__DATA PROVIDED__.
··········

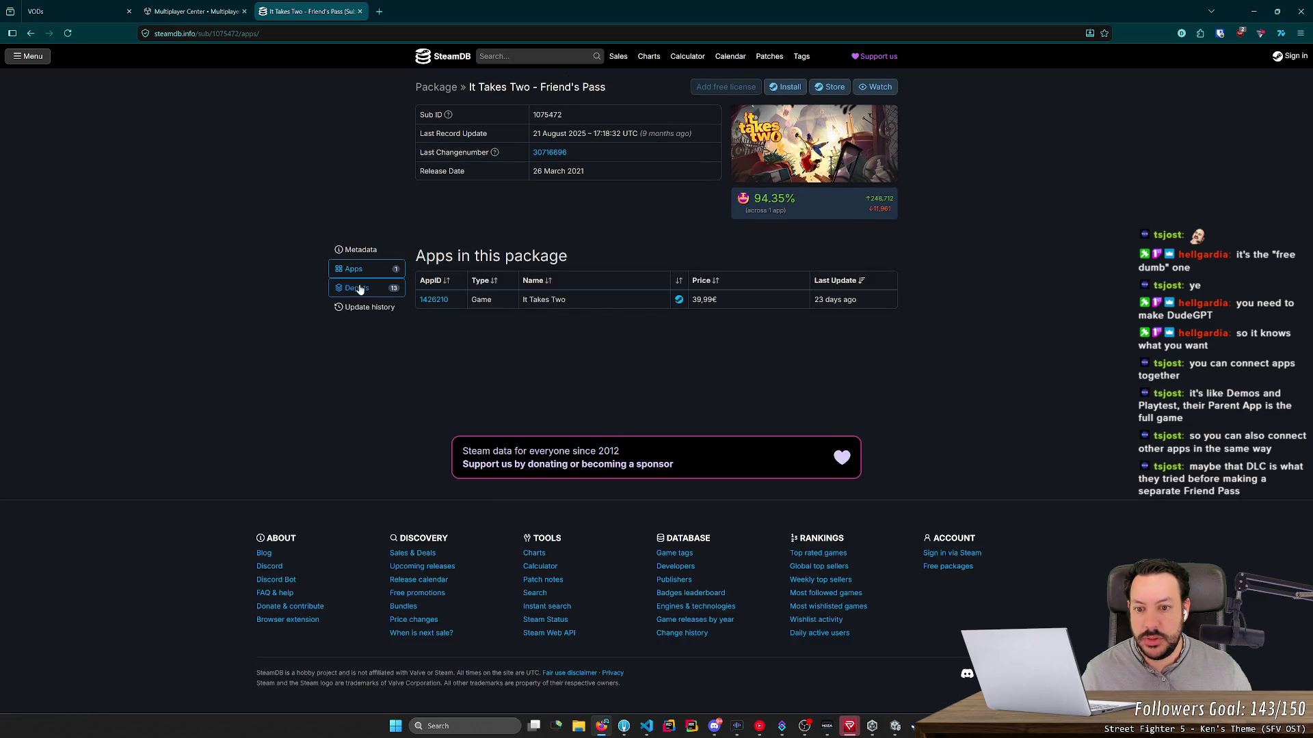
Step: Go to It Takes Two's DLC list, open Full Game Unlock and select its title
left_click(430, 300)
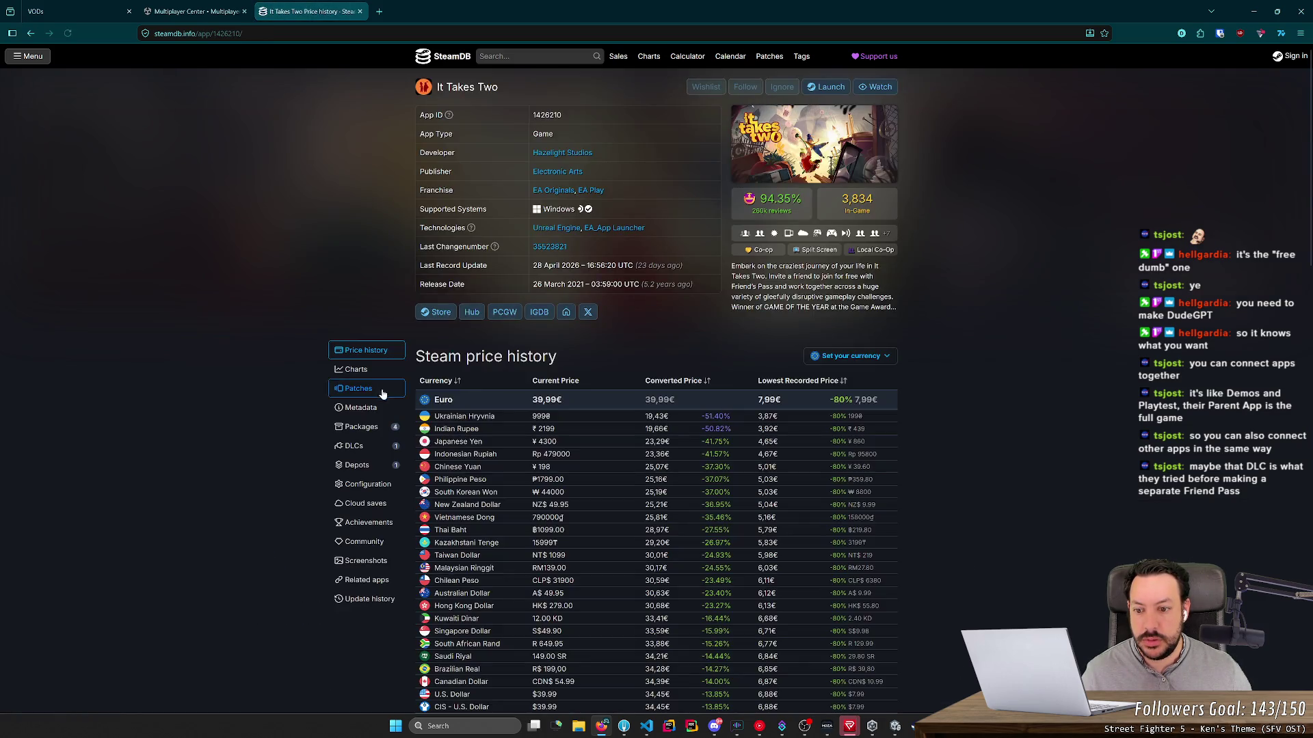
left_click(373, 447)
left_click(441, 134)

··········

__THE PROBLEM__. When you reach a picture, pass over it; write out all other material exactly.

__REPLY__.
Step: Go to It Takes Two's DLC list, open Full Game Unlock and select its title
left_click(430, 300)
left_click(373, 447)
left_click(441, 134)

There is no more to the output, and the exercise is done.